L’HRC punzecchia, Valentino Rossi risponde. Lite su Twitter

L'immagine dello "scandalo" (crash.net)

Che Valentino Rossi e Honda non si lasciarono in buoni rapporti ai tempi del passaggio del Dottore in Yamaha è cosa nota a tutti.  Era il 2004, quando un Rossi ormai stanco di una casa che gli offriva forti garanzie tecniche, trascurando però del tutto  il fattore umano, decise di cambiar bandiera; l’intento era palese: dimostrare che, a far la differenza, è sempre e innanzitutto il pilota.  Di diverso parere, i boss HRC dell’epoca: chiunque, persino un «anonimo giapponese», avrebbe potuto portare la Honda ufficiale al successo.  I trionfi del Dottore su Gibernau e Biaggi furono dunque, prima ancora che vittorie sulla pista, anche il sigillo su un preciso modo di intendere lo sport del motociclismo. E, almeno sino ad oggi, la vicenda pareva archiviata. Faccende quasi da preistoria.

Negli ultimi anni, nessuno o quasi aveva infatti più parlato del divorzio tra  Valentino e la Honda, decisamente oscurato dal più sofferto addio alla Yamaha. Un debito di riconoscenza reciproco, forse, aveva spinto sia Rossi sia il colosso giapponese a non tornare più sui trionfi conquistati insieme e su ciò che era venuto dopo.

E’ tuttavia l’ormai onnipresente Twitter a rimescolare le carte in tavola: in barba alle regole di diplomazia e non belligeranza di qualsiasi oculato ufficio stampa, è infatti arrivato quest’oggi, direttamente dal profilo ufficiale HRC, un tweet piuttosto discutibile, se non nella sostanza quantomeno nell’opportunità. Un post di poche parole – «Le statistiche dicono tutto» –  a corredo di un’ingenerosa immagine che mette a confronto i risultati conseguiti, negli ultimi 5 anni dal Dottore, con quelli del nuovo pupillo Casey Stoner. Un confronto dal quale, complice anche l’ultima disastrosa stagione in Ducati, Rossi esce sconfitto.

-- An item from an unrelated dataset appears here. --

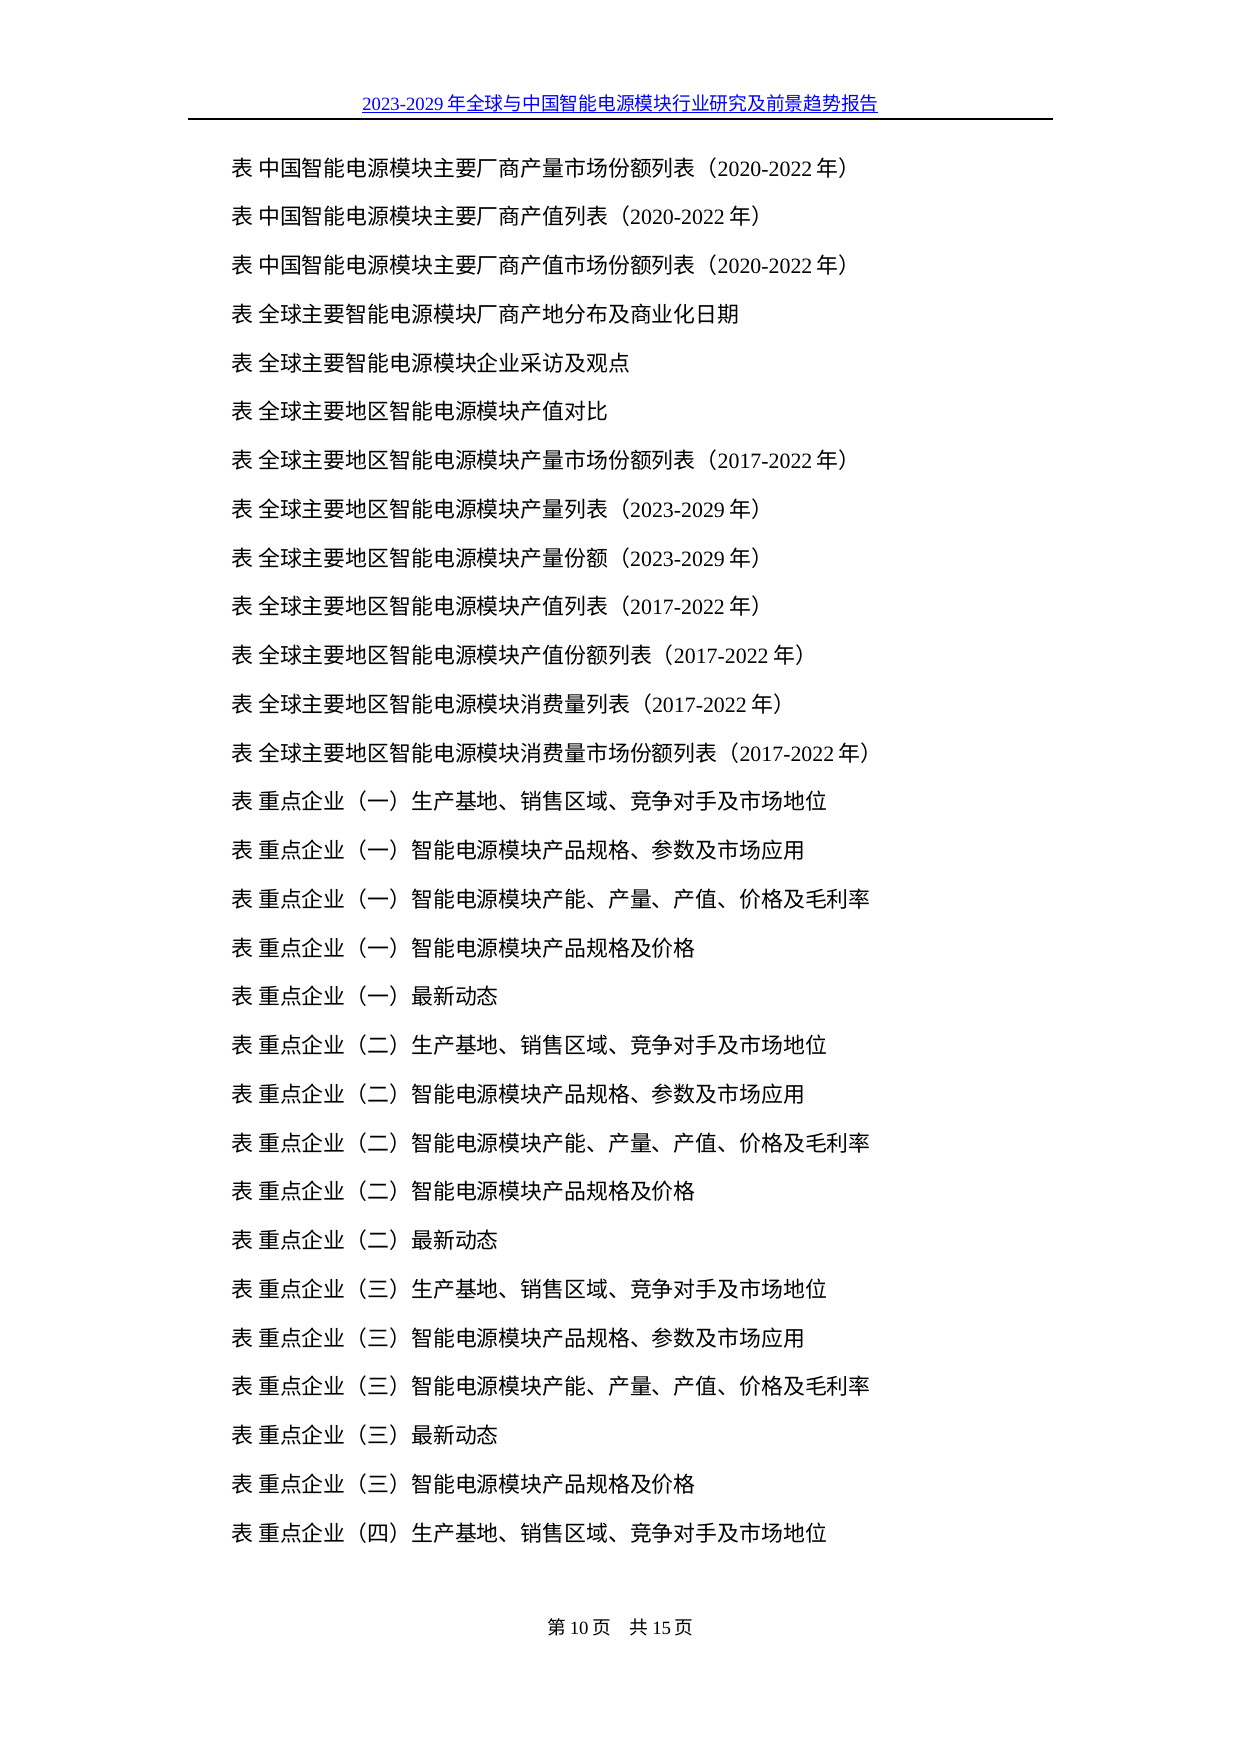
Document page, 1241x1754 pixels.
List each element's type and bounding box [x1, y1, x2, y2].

text [187, 150, 1053, 1548]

Del resto, non è un mistero che Stoner, già promettente ai tempi del debutto con le 1000cc, sia stato il più straordinario interprete delle 800cc, di scena dal 2007 sino al 2011. E, certamente, anche Rossi lo sa bene. Quel che però fa storcere il naso è che un paragone come questo, all’ordine del giorno su forum e blog tifosi dell’uno e dell’altro centauro, arrivi direttamente da fonti ufficiali. Con un paradosso ulteriore: Honda si è così ritrovata a celebrare risultati che Stoner ha, almeno per il momento, conseguito soprattutto con un’altra casa, la concorrente Ducati. Certo, l’australiano è da poco tornato in sella alla giapponese e ha davanti  a sé una luminosa carriera ma perché iniziare all’improvviso a celebrare il pilota quasi a discapito del proprio marchio?

Rossi e Stoner in un testa a testa (motorcyclenews.com)

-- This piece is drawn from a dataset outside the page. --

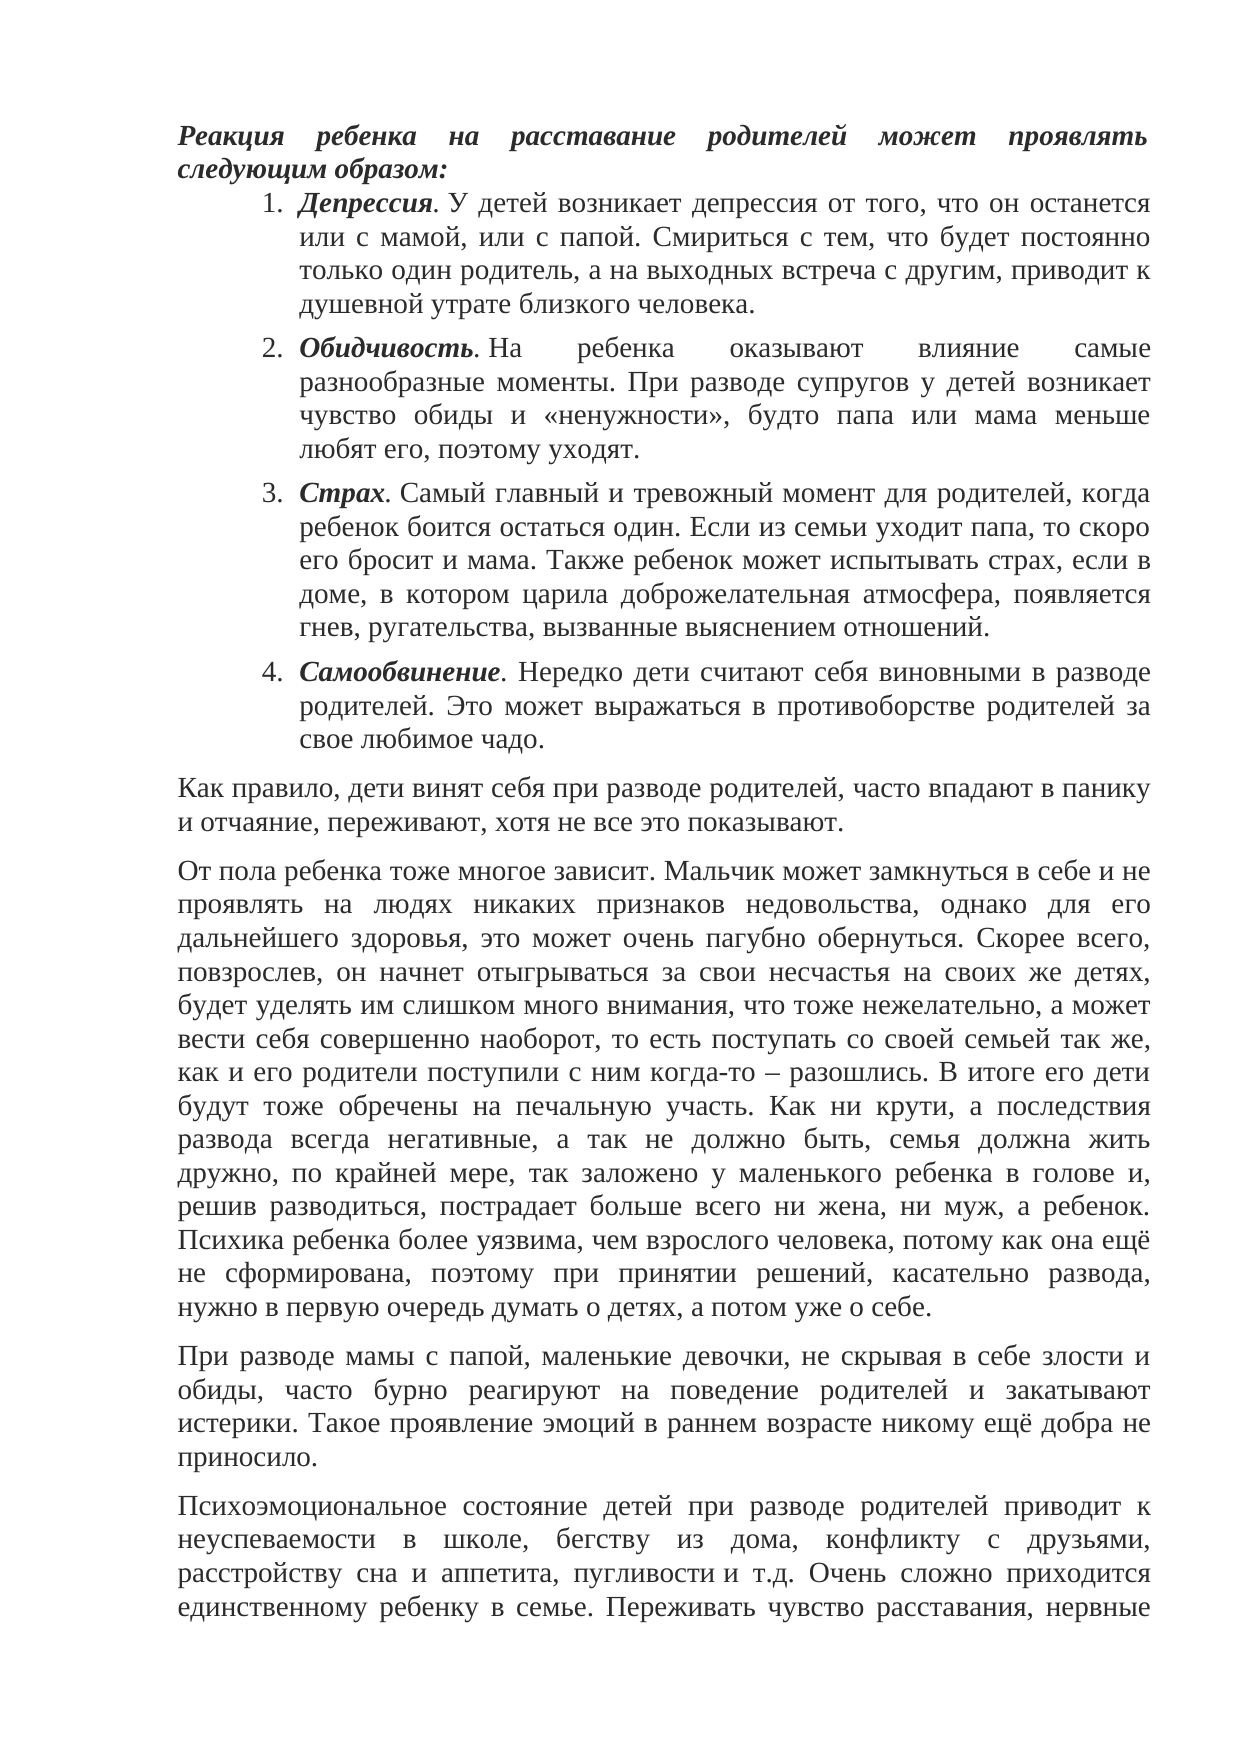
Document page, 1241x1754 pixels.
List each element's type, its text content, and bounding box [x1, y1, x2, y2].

Naturalmente, la tabella incriminata, poi  rimossa dopo le prime polemiche, ha in breve fatto il giro del web. E lo stesso Rossi, ormai assiduo frequentatore di Twitter, ha voluto personalmente replicare, senza nascondere il proprio fastidio per l’accaduto: «Eh eh, very easy compare the numbers between me and Stoner from 2006, when I won already 5 champs and 53 races . More real compare the first 5 season of me with the first 5 of Stoner». Secondo il pesarese, sarebbe iniquo mettere a confronto i primi 5 anni della carriera MotoGP di Casey con quelli che per Valentino sono, invece, solo gli ultimi 5 di una lunga storia, costellata già prima del 2006 da numerosi successi, tra cui spiccano proprio i 3 titoli mondiali vinti con i giapponesi di HRC. E chissà, forse complice anche l’anagrafe, destinata ad un’inevitabile battuta d’arresto.

Insomma, sarà solo un confronto sulla lunga distanza, a carriere finite per entrambi, a stabilire chi tra i due sarà stato il più vincente nella classe regina, numeri alla mano. Ma, per fortuna, uno sport spettacolare come il motociclismo non vive certo di sole statistiche.